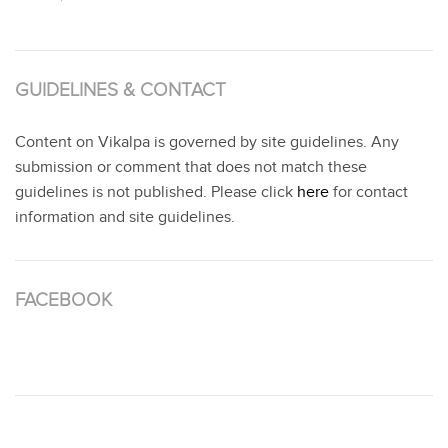
GUIDELINES & CONTACT
Content on Vikalpa is governed by site guidelines. Any
submission or comment that does not match these
guidelines is not published. Please click
here
for contact
information and site guidelines.
FACEBOOK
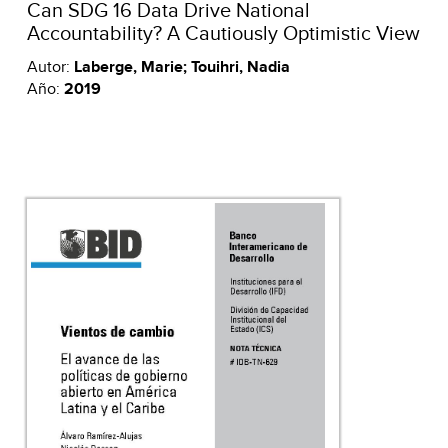
Can SDG 16 Data Drive National
Accountability? A Cautiously Optimistic View
Autor:
Laberge, Marie; Touihri, Nadia
Año:
2019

WHAT THE EXERCISE ASKS: A line belongs in the answer if it contains the word "site"; please copy each such line from the material.

REPLY:
Content on Vikalpa is governed by site guidelines. Any
information and site guidelines.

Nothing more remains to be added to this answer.